La sévérité de l’infection est caractérisée par la fréquence et la gravité d’une atteinte viscérale inconstante.

L’atteinte osseuse est retrouvée dans moins de 80 % des cas, signalée dans 65 % des observations récentes d’Afrique du Sud ou du Maroc dans lesquelles l’atteinte polyviscérale est retrouvée une fois sur deux.

Elle est provoquée par la multiplication du tréponème dans l’organisme foetal dès le cinquième mois de la vie in utero.

Les localisations osseuses les plus fréquentes intéressent les os longs des membres, principalement le fémur, le tibia et l’humérus, alors que métacarpiens et phalanges sont plus rarement touchés.

Elles sont en général symétriques et réalisent trois tableaux qui peuvent être isolés ou associés.

1- Ostéochondrite :

Il s’agit de l’atteinte de la région épiphysométaphysaire des os longs du membre supérieur (humérus au voisinage de l’épaule) ou inférieur au voisinage du genou.

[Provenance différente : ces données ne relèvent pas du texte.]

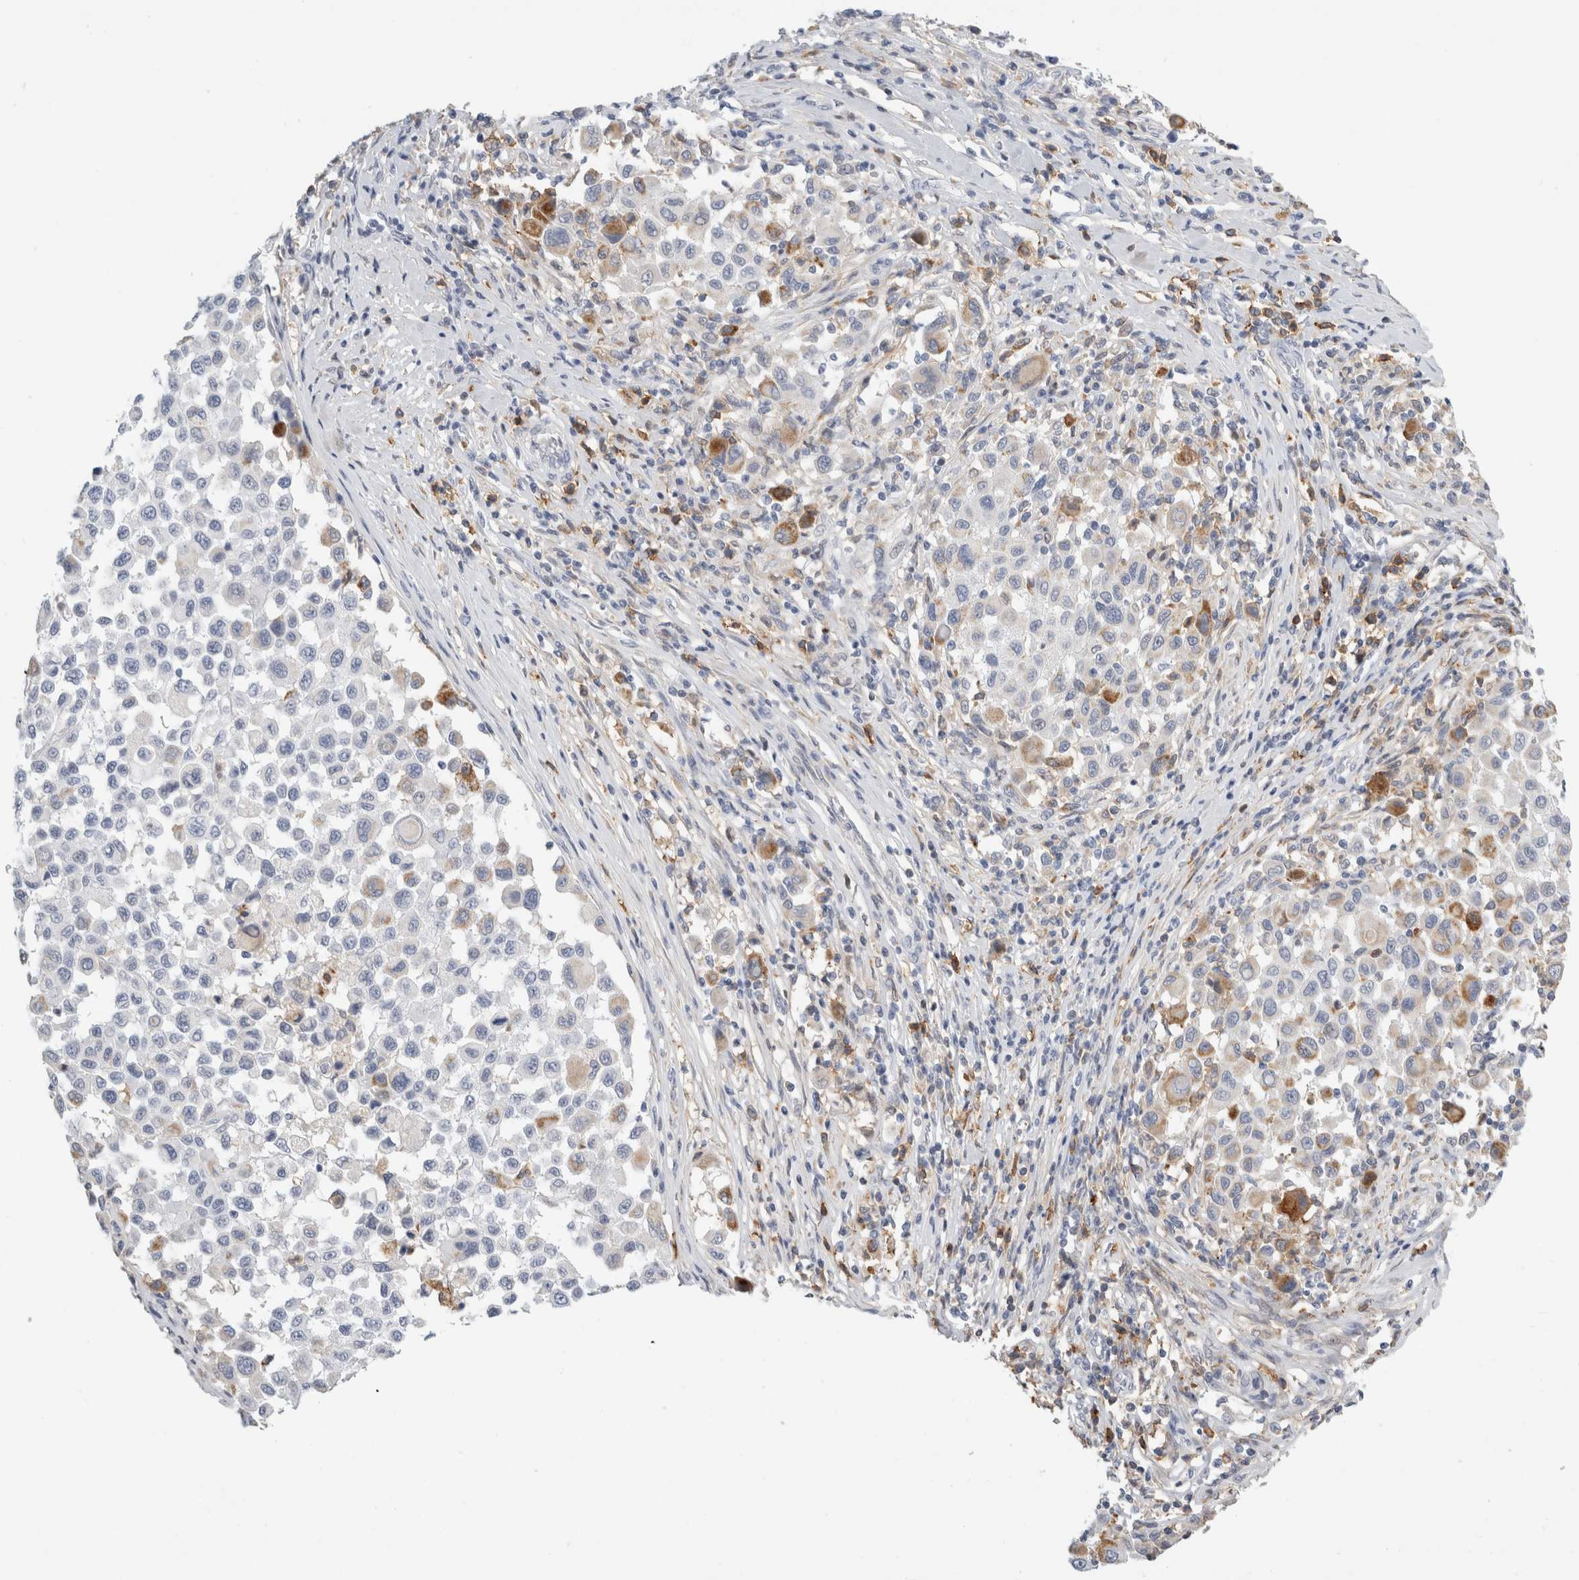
{"staining": {"intensity": "negative", "quantity": "none", "location": "none"}, "tissue": "melanoma", "cell_type": "Tumor cells", "image_type": "cancer", "snomed": [{"axis": "morphology", "description": "Malignant melanoma, Metastatic site"}, {"axis": "topography", "description": "Lymph node"}], "caption": "This is a image of IHC staining of malignant melanoma (metastatic site), which shows no expression in tumor cells.", "gene": "P2RY2", "patient": {"sex": "male", "age": 61}}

Elle concerne 23 à 57 % des malades.

Elle peut se traduire par la classique pseudoparalysie de Parrot observée actuellement dans 25 %des cas seulement, donc pour une ostéochondrite sur deux.

Elle réalise une impotence motrice douloureuse brutale en général avec attitude vicieuse en demi-flexion qui siège surtout aux membres supérieurs, d’apparence molle et flasque, et traduit une fracture pathologique métaphysaire distale.

Sur la radiographie existent, de façon précoce, un élargissement et un épaississement de la métaphyse avec des irrégularités de la ligne d’ossification.

Une ou plusieurs bandes claires métaphysaires traduisent une déminéralisation plus tardive.

Secondairement disparaît la zone d’ossification qui se marque surtout de profondes érosions symétriques sur le bord interne des métaphyses intéressées pouvant contenir des séquestres et réalisant les classiques encoches de Wimberger, présentes dans 20 % des observations.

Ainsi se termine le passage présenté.